There are two separate stories here that the SpaceNews op-ed conflated into something vague about agentic AI and space warfare.
The first is geopolitical enforcement. Beijing has used exit bans against the chief executive and chief scientist of a company that sold itself to Meta. This is a new instrument of statecraft. It does not look like anything in the international legal framework for cross-border technology transactions. It looks like what it is: a government treating its citizens as assets that cannot leave without permission, deployed in response to a transaction it chose not to approve.

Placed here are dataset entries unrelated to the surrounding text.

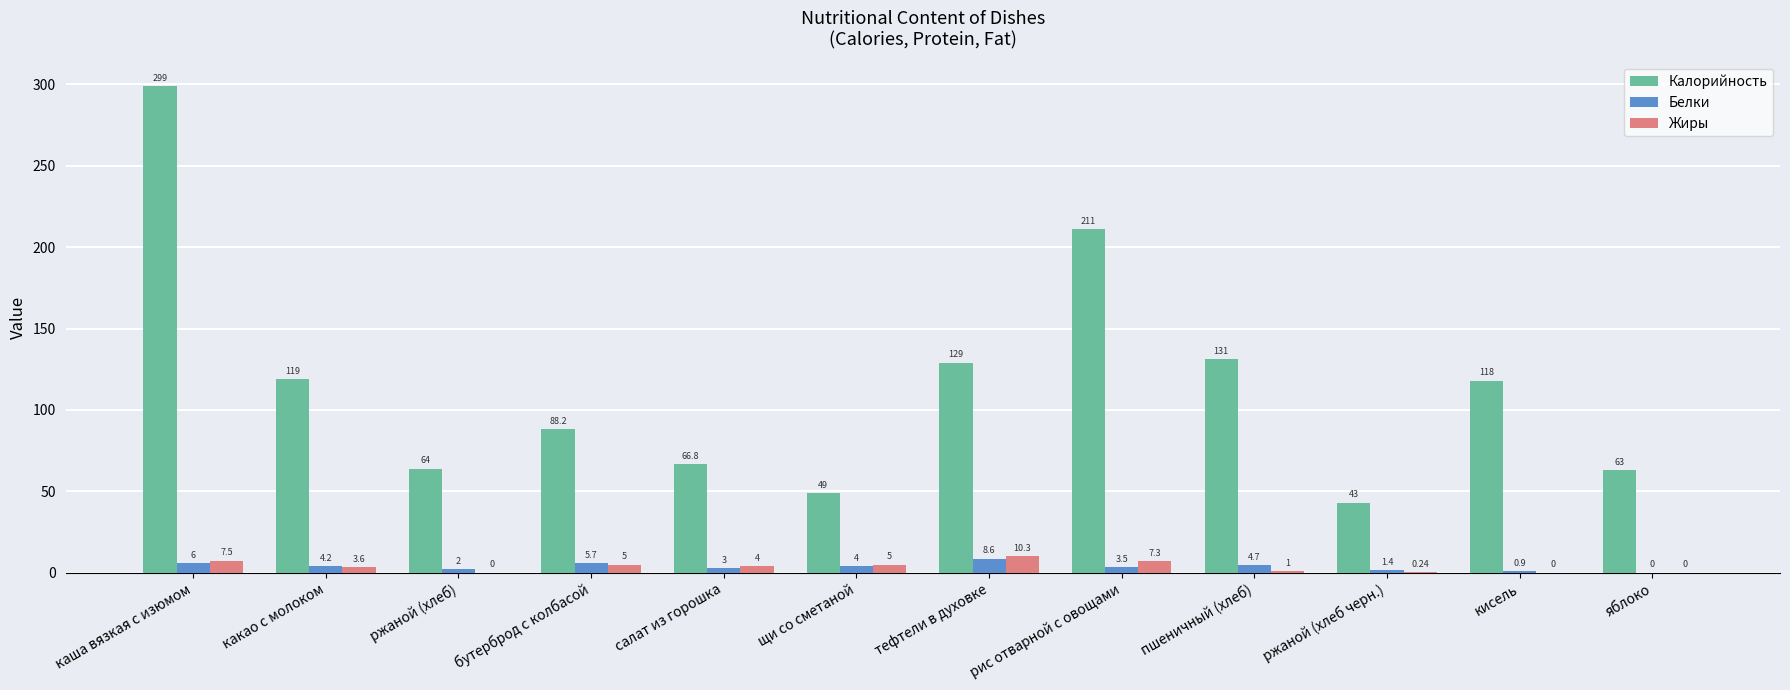

Where does the Белки series first go above 4?

каша вязкая с изюмом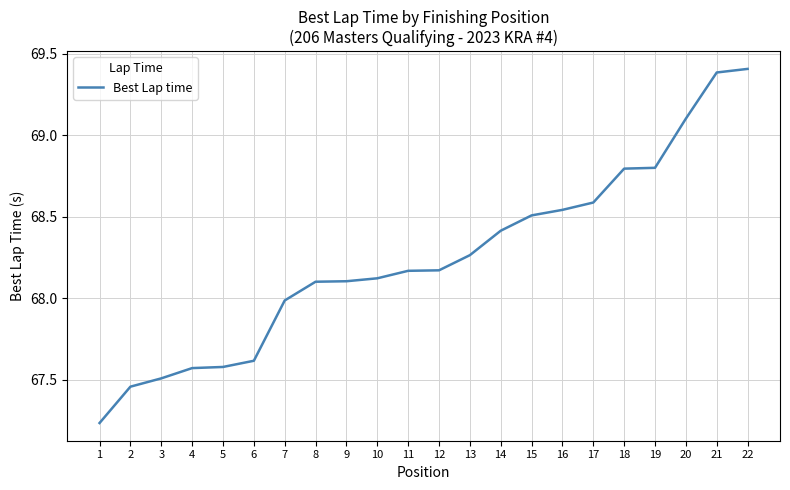

The value at 3 is 67.5. True or false?

True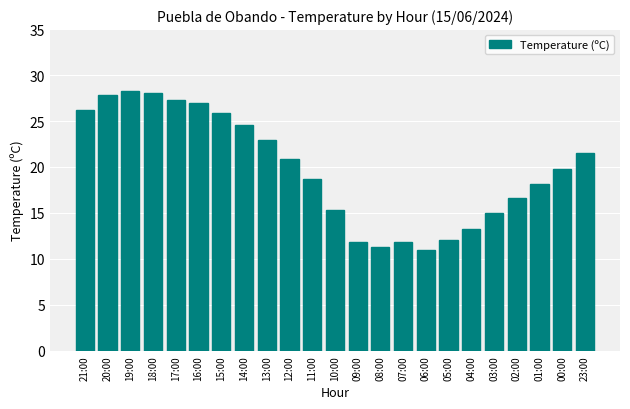

Is it true that the value at 17:00 is 27.3?

True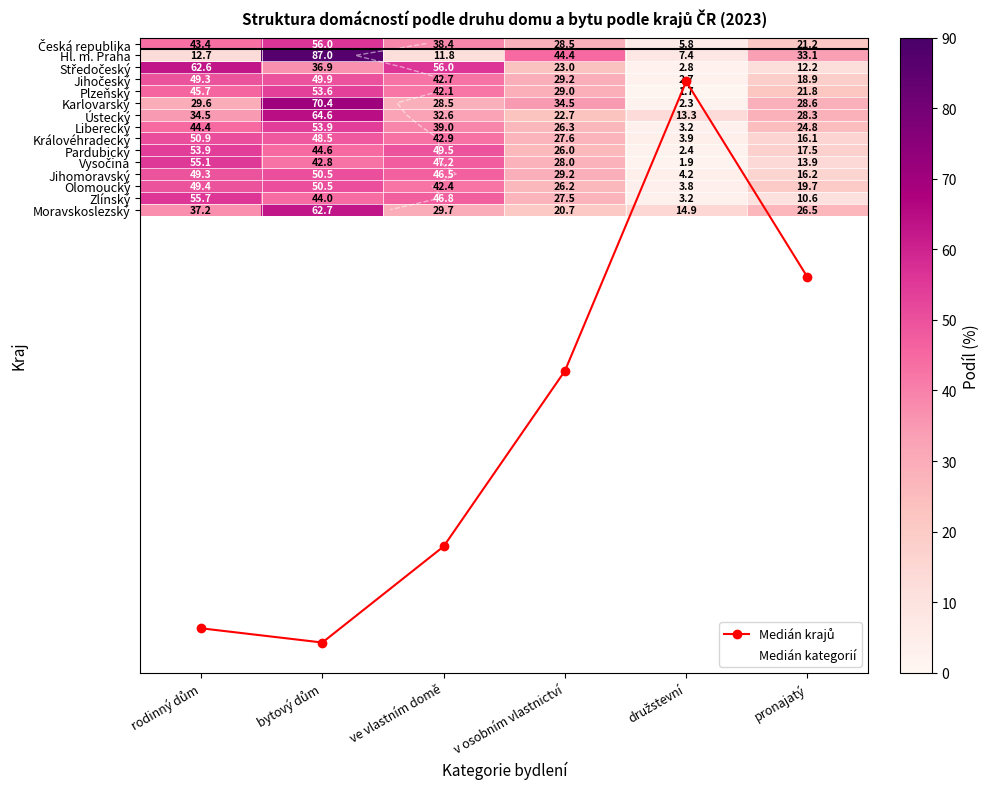

The Olomoucký series shows 5.1 at družstevní. True or false?

False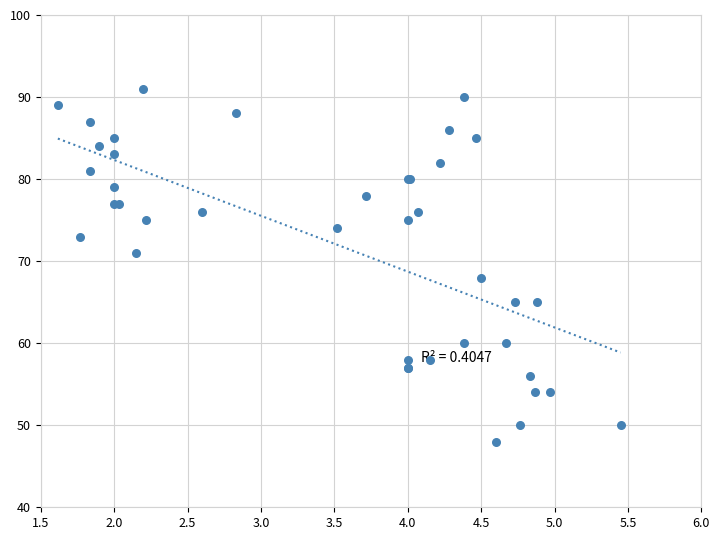

What Y value in the scatter plot is closest to 69?

68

Every technology company considering an acquisition involving Chinese operations or Chinese founders now has to factor this into their deal structure. That is a significant change in the environment for global tech dealmaking.
The second is operational capability. China has demonstrated AI inference running on satellites in low Earth orbit, with onboard decision-making that reduced data transmission by three orders of magnitude for reconnaissance tasks. The Three-Body Computing Constellation is not theoretical. It is tested. The 94 percent autonomous classification figure comes from nine months of on-orbit operation, not a lab result or a computer simulation. If the PLA is already running LLMs in space that classify infrastructure and reduce bandwidth by 1,000x, the question for the United States is not whether to develop similar capability. It is how quickly and from where.
The SpaceNews op-ed by retired generals David Wood and Erin M. Dick talked around both of these stories. It cited the CSET PLA procurement data and the EdgeRunner study without foregrounding what they actually show. It called for US action without noting that the American commercial AI ecosystem is structurally unwilling to serve the use cases that matter most in a conflict. It described China's space AI program as part of a general trend without reporting the specific orbital numbers that make it concrete.
Two retired generals writing an opinion piece for a defense trade publication are not bad sources. They are just not the story. The exit bans are the story. The satellites running LLMs at 94 percent classification accuracy without ground contact are the story. The 98.2 percent refusal rate from commercial AI when asked to help with military tasks is the story. Anyone covering this space and missing those three facts has not done the reporting. They have done the briefing.